* **Prompt**: Reproduce the records below verbatim, from their beginning up to and including the line that contains "कंत्राटदारांना".
=======
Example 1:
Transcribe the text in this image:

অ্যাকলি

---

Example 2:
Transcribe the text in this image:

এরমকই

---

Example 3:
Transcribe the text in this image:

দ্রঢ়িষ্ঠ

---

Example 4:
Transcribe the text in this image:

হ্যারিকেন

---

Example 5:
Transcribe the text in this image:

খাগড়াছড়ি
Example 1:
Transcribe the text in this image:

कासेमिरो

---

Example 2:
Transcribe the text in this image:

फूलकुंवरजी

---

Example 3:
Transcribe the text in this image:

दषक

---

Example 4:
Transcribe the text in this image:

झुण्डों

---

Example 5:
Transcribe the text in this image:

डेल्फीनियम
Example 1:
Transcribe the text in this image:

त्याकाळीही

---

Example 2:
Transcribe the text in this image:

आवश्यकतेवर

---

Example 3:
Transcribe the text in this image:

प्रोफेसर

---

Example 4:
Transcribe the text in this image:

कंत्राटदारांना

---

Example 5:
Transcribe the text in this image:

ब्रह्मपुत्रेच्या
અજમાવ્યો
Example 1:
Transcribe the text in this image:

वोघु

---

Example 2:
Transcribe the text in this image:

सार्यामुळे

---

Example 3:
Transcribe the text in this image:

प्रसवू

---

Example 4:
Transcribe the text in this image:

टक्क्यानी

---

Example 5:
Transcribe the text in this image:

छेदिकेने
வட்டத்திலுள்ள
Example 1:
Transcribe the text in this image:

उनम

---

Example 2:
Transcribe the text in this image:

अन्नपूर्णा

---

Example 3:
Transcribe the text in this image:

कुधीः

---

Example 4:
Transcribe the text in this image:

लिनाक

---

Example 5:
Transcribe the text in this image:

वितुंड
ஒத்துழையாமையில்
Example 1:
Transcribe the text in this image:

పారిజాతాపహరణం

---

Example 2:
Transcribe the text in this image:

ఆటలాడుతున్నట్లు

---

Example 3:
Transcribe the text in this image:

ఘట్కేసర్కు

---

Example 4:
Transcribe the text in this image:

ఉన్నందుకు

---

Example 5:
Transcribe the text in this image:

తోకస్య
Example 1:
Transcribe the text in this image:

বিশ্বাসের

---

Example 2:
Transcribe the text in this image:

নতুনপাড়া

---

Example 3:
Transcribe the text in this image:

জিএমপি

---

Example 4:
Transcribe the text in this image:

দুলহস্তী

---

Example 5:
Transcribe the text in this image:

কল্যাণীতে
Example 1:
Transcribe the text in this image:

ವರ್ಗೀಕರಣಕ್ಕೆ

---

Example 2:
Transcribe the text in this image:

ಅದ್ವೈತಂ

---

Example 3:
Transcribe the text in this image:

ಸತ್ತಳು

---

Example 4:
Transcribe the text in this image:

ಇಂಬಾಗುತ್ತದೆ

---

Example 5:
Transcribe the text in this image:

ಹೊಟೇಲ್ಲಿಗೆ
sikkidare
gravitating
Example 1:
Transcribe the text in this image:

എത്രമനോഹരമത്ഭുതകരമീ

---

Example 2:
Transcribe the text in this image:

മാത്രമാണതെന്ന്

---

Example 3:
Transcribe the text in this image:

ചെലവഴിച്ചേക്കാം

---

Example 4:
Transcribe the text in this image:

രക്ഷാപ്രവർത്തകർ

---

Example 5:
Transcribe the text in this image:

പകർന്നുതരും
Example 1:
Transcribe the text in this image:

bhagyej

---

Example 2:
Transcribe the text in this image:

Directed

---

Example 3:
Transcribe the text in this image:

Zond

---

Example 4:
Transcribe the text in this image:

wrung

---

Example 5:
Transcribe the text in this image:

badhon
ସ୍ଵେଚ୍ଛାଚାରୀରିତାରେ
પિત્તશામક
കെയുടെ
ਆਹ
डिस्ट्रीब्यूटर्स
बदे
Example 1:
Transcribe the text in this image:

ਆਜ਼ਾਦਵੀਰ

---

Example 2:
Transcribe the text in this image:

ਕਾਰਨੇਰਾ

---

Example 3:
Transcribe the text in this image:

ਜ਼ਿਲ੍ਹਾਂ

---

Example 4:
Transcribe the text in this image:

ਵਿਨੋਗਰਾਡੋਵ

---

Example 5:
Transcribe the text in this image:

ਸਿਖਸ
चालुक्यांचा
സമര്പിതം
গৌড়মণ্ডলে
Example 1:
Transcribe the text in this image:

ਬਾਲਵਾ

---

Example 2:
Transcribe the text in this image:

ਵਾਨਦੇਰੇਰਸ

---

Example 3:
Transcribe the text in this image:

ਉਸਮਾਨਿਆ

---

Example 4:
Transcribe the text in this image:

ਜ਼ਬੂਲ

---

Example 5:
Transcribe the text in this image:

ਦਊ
=======
* **Finished answer**:
Example 1:
Transcribe the text in this image:

অ্যাকলি

---

Example 2:
Transcribe the text in this image:

এরমকই

---

Example 3:
Transcribe the text in this image:

দ্রঢ়িষ্ঠ

---

Example 4:
Transcribe the text in this image:

হ্যারিকেন

---

Example 5:
Transcribe the text in this image:

খাগড়াছড়ি
Example 1:
Transcribe the text in this image:

कासेमिरो

---

Example 2:
Transcribe the text in this image:

फूलकुंवरजी

---

Example 3:
Transcribe the text in this image:

दषक

---

Example 4:
Transcribe the text in this image:

झुण्डों

---

Example 5:
Transcribe the text in this image:

डेल्फीनियम
Example 1:
Transcribe the text in this image:

त्याकाळीही

---

Example 2:
Transcribe the text in this image:

आवश्यकतेवर

---

Example 3:
Transcribe the text in this image:

प्रोफेसर

---

Example 4:
Transcribe the text in this image:

कंत्राटदारांना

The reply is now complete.